What’s our capacity for producing photonics techs? What's the need?

This past summer, we attempted to locate all of the two-year colleges that offered education and training on photonics, lasers and/or optics. We examined compilations from a variety of sources, scanned the Internet and asked other colleges. We identified 28 colleges and attempted to contact them. The 26 colleges we reached are:

Camden County College, Central NM CC, Central Carolina CC, Heald College, Idaho State Univ (2 yr) Indian Hills CC, Indian River SC, Indiana Univ/Penn (2yr), Irvine Valley/CACT, Kauai CC, Linn St CC, Maui CC, Monroe CC, Queensborough CC, Pima CC, San Jose CC, Springfield TCC, Stevens Inst of Tech, Three Rivers CC, Univ No Cal (2 yr), Valencia CC, Vincennes Univ (2 yr), Texas State TC, Tri-County TC, Wallace CC, Wash St Univ (2 yr)

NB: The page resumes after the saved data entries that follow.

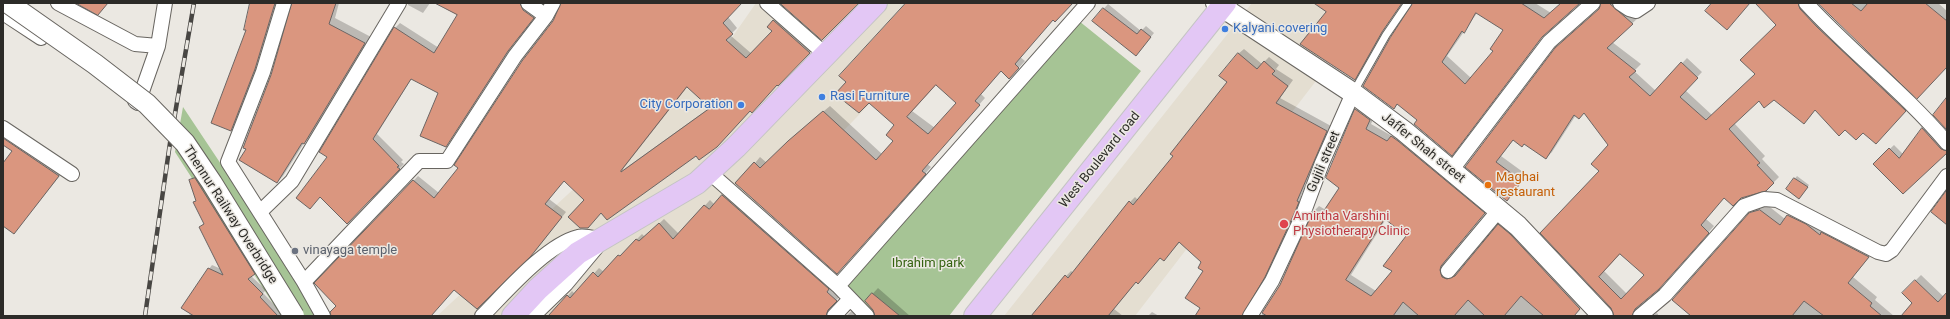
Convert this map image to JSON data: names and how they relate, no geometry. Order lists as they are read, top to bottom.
{
  "streets": {
    "main road": ["West Boulevard road"],
    "street": ["Jaffer Shah street", "Gujili street", "Thennur Railway Overbridge"]
  },
  "crossings": [
    ["Jaffer Shah street", "West Boulevard road"],
    ["Jaffer Shah street", "Gujili street"]
  ],
  "parks": ["Ibrahim park"],
  "places": [
    "Kalyani covering",
    "Rasi Furniture",
    "City Corporation",
    "Maghai restaurant",
    "Amirtha Varshini Physiotherapy Clinic",
    "vinayaga temple"
  ]
}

Twenty-four of these colleges provided us information on current enrollment and recent completers. Some of the colleges offered complete AAS programs in Laser/Electro-Optics or Photonics; others offered some photonics courses in their electronics core, or as elective courses in other technical specialties; and others offered courses for retraining or upgrading. In total, the 24 colleges had about 700 students enrolled and estimated about 280 completers each year. This is not enough! In 2003, we conducted a needs assessment of employers to determine how many new photonics techs they needed each year. The projected need through 2008 is about 1800 new techs/year. Only 280 new techs available when 1800 are needed is quite a gap! One of OP-TEC’s main goals is to close that gap.

Here’s how we are working on this goal:
  • About 1/3 of the techs (500-600 teach year) are needed in R&D, for OEMs or in field service - they require a full AAS in laser/electro-optics or photonics.
  • About 2/3 of the techs (1000-1200) are needed to operate and maintain photonics equipment that is being used in another field where photonics is an enabling technology.
  • About 1/3 of the techs are already working and need retraining in photonics.

OP-TEC has a developed a plan and curriculum for colleges to serve each of these populations. We will also conduct a new needs assessment later this year to update the data from the 2003 study. It’s possible that our information about colleges that offer photonics education and training is incomplete. If your college has offerings, and you are not in the list shown above, please contact us so that we can add your data to our records.

1 comment:

treejohn572 said...

Very interesting. I thought every technical school would offer this at there school, but I guess not. This photonics sounds like a cool thing to be trained in.